When photons strike a surface like a solar sail, they reflect off, and due to the law of conservation of momentum, they impart a push onto the sail. This push is minuscule for each photon, but across the vast sea of light particles hitting a large sail, the cumulative effect can propel a spacecraft. The step-by-step solution for the solar sail problem involves calculating this momentum transfer by considering the change in a photon's momentum upon reflection, given as twice its original momentum, because it effectively reverses direction upon reflection.

Newton's Third Law

Newton's Third Law states that for every action, there is an equal and opposite reaction. This fundamental principle applies universally, from the motion of celestial bodies to the operation of spacecraft. It becomes particularly interesting when contemplating the mechanics of a solar sail. As photons collide with the sail and change direction, they exert a force on the sail (the action). By Newton's Third Law, the sail exerts an equal and opposite force on the photons (the reaction).

This exchange can be puzzling because it involves light—a form of energy—interacting with a physical object, leading to a change in momentum for the spacecraft. The exercise solution applies this law to determine the impulse exerted on the photons and subsequently on the sail, which translates into force. By harnessing the continuous force exerted by sunlight, a solar sail-equipped spacecraft can gradually build up speed over time without the need for propellant, which is a significant advantage in space travel.

Spacecraft Acceleration

Acceleration is the rate of change of velocity of an object. In space, solar sail technology can be used to accelerate a spacecraft without the use of fuel.
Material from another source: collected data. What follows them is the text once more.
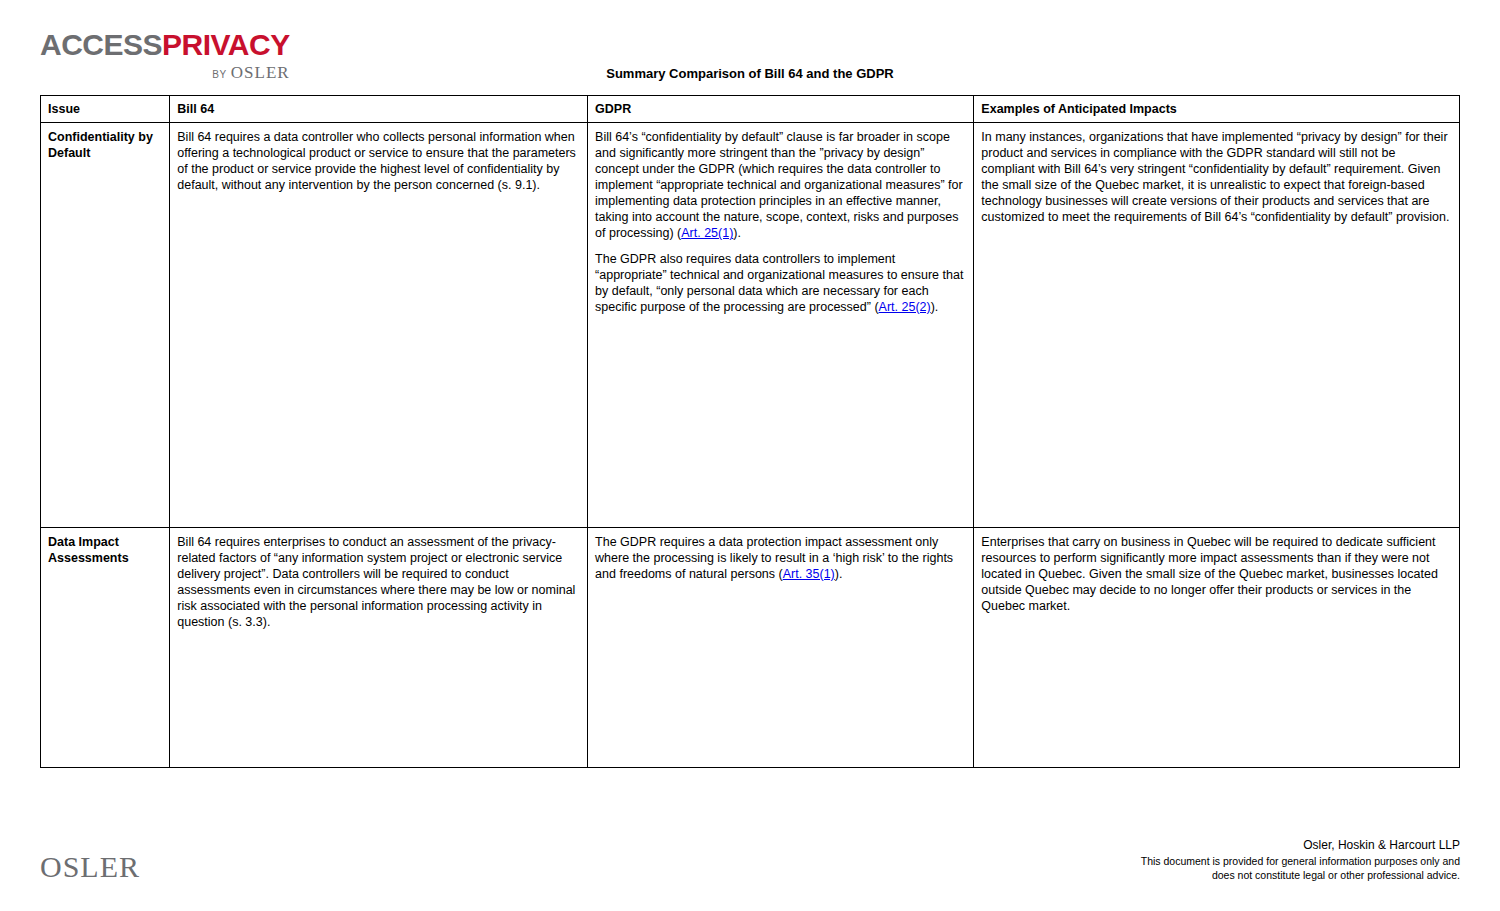ACCESS PRIVACY
BY OSLER
Summary Comparison of Bill 64 and the GDPR
| Issue | Bill 64 | GDPR | Examples of Anticipated Impacts |
| --- | --- | --- | --- |
| Confidentiality by Default | Bill 64 requires a data controller who collects personal information when offering a technological product or service to ensure that the parameters of the product or service provide the highest level of confidentiality by default, without any intervention by the person concerned (s. 9.1). | Bill 64’s “confidentiality by default” clause is far broader in scope and significantly more stringent than the ”privacy by design” concept under the GDPR (which requires the data controller to implement “appropriate technical and organizational measures” for implementing data protection principles in an effective manner, taking into account the nature, scope, context, risks and purposes of processing) ( Art. 25(1) ). The GDPR also requires data controllers to implement “appropriate” technical and organizational measures to ensure that by default, “only personal data which are necessary for each specific purpose of the processing are processed” ( Art. 25(2) ). | In many instances, organizations that have implemented “privacy by design” for their product and services in compliance with the GDPR standard will still not be compliant with Bill 64’s very stringent “confidentiality by default” requirement. Given the small size of the Quebec market, it is unrealistic to expect that foreign-based technology businesses will create versions of their products and services that are customized to meet the requirements of Bill 64’s “confidentiality by default” provision. |
| Data Impact Assessments | Bill 64 requires enterprises to conduct an assessment of the privacy-related factors of “any information system project or electronic service delivery project”. Data controllers will be required to conduct assessments even in circumstances where there may be low or nominal risk associated with the personal information processing activity in question (s. 3.3). | The GDPR requires a data protection impact assessment only where the processing is likely to result in a ‘high risk’ to the rights and freedoms of natural persons ( Art. 35(1) ). | Enterprises that carry on business in Quebec will be required to dedicate sufficient resources to perform significantly more impact assessments than if they were not located in Quebec. Given the small size of the Quebec market, businesses located outside Quebec may decide to no longer offer their products or services in the Quebec market. |
OSLER
Osler, Hoskin & Harcourt LLP
This document is provided for general information purposes only and
does not constitute legal or other professional advice.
This is achieved through the constant pressure exerted by sunlight on the sail. The exercise solution calculates the acceleration of the spacecraft using Newton's second law, \( F = ma \) where \( F \) is the total force applied by the reflected photons, \( m \) is the mass of the spaceship, and \( a \) is the acceleration.

The calculated acceleration is constant, as the force exerted by photons is continuous and steady over time in the near vacuum of space. There's no air resistance or other forces to contend with, as would be the case within Earth's atmosphere or on its surface. This allows the spacecraft to continue accelerating as long as the solar sail is deployed and facing the sun. The resulting speeds after specific periods are determined by multiplying the acceleration by the time intervals, showcasing the potential for solar sails to reach impressive speeds over time, making them a promising technology for future long-distance space exploration.